◆ **YOUR ASSIGNMENT**
What number of lines in the entries hold the string "letter"? Answer with it alone.

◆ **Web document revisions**
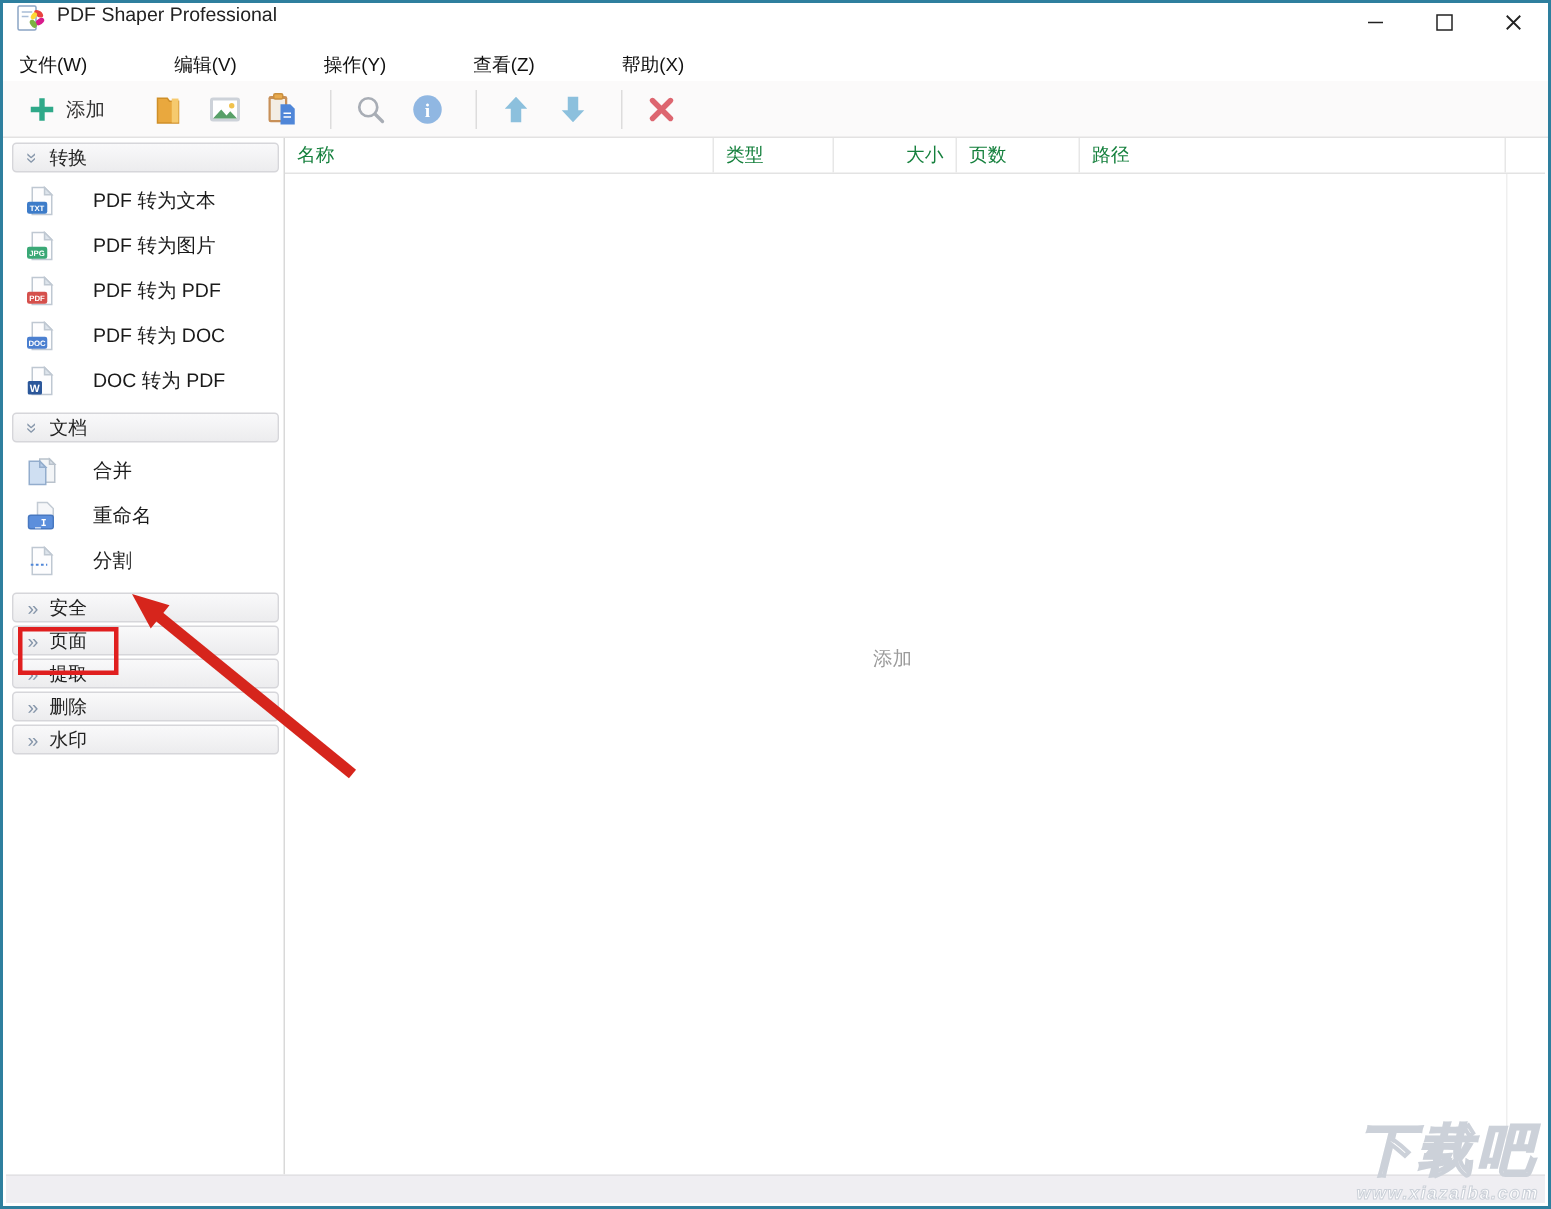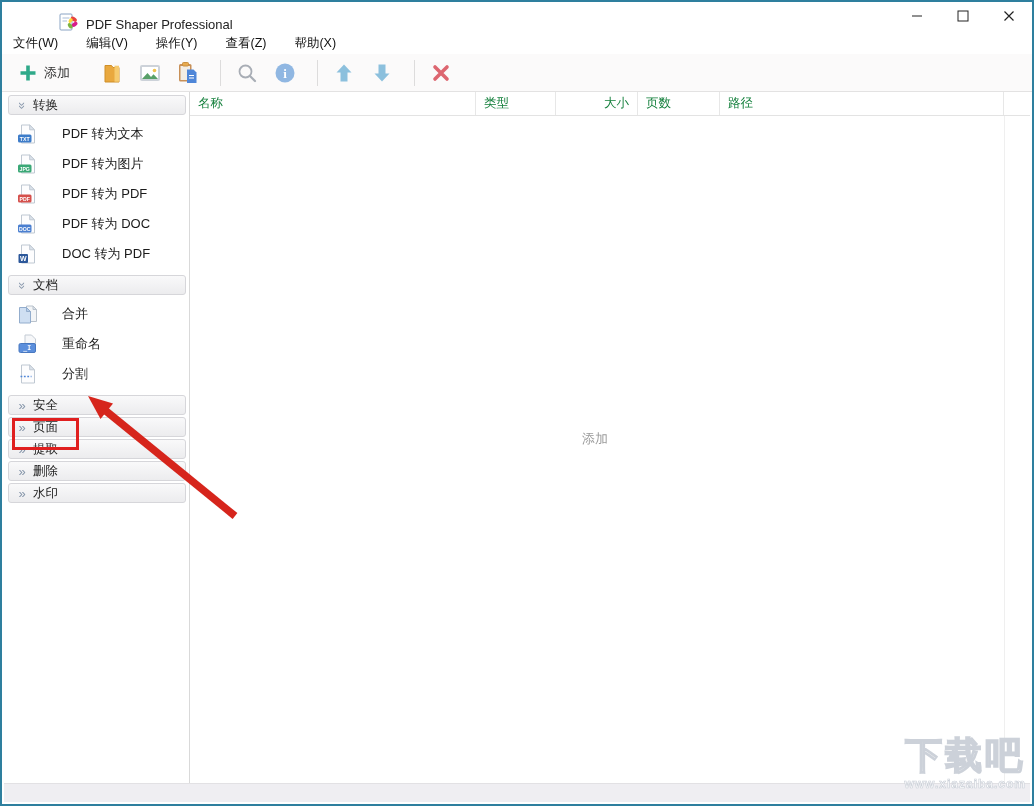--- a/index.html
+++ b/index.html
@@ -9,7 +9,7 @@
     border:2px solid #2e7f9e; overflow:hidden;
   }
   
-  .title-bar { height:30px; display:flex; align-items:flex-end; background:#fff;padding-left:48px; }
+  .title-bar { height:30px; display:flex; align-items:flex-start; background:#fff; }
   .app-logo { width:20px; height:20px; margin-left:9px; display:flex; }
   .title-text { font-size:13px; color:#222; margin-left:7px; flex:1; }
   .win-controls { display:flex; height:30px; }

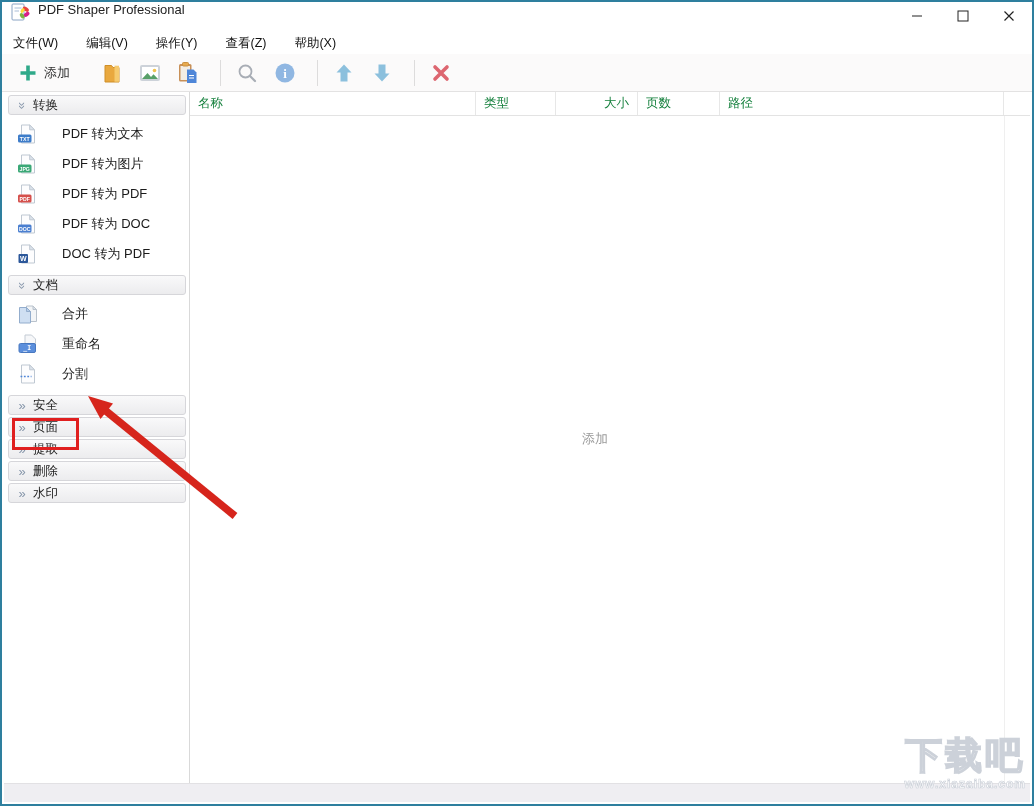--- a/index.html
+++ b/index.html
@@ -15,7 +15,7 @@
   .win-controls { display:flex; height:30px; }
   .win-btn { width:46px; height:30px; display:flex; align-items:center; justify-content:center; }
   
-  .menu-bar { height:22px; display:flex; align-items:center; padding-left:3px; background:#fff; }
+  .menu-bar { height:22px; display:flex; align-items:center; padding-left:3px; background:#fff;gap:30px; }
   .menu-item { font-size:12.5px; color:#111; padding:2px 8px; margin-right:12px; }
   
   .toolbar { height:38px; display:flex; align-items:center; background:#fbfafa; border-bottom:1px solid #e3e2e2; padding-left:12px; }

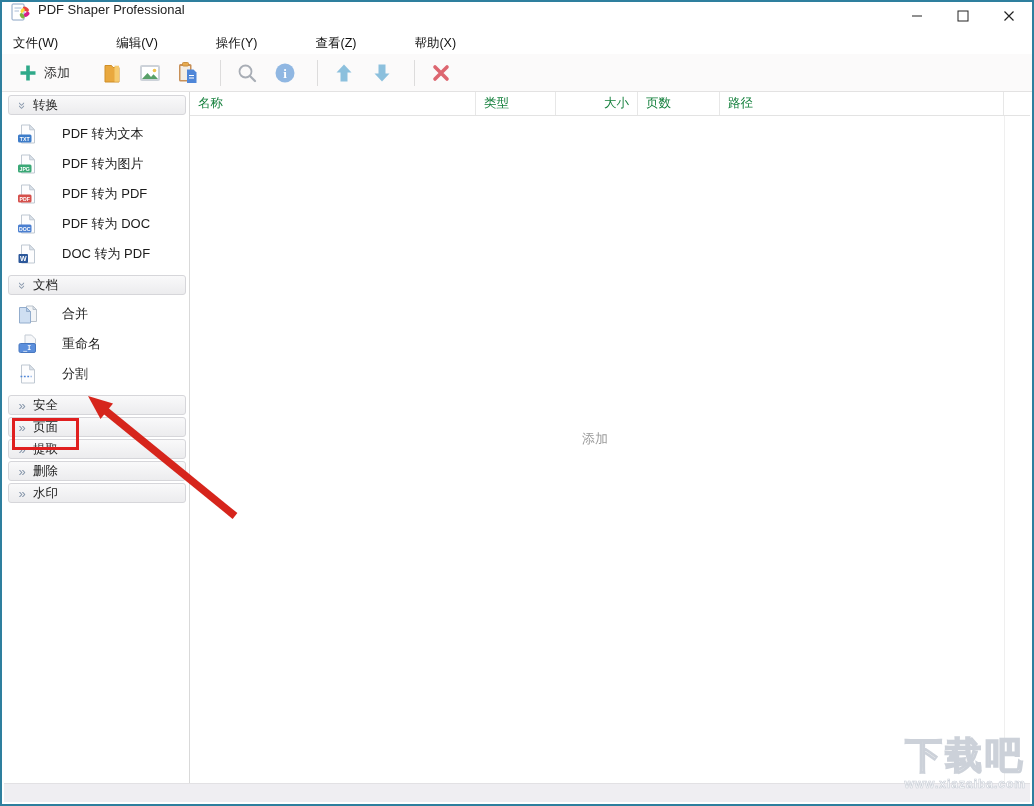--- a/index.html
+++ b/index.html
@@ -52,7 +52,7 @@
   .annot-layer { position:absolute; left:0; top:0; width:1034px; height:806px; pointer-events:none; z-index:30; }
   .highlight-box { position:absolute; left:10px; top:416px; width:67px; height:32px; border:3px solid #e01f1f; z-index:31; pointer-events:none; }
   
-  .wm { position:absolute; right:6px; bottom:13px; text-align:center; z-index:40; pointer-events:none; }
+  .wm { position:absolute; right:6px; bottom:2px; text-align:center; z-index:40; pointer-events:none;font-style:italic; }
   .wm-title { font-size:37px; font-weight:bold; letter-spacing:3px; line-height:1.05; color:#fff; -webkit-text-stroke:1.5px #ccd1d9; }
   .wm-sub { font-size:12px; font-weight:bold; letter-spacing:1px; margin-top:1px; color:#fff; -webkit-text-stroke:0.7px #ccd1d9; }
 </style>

◆ **WRITTEN ANSWER**
2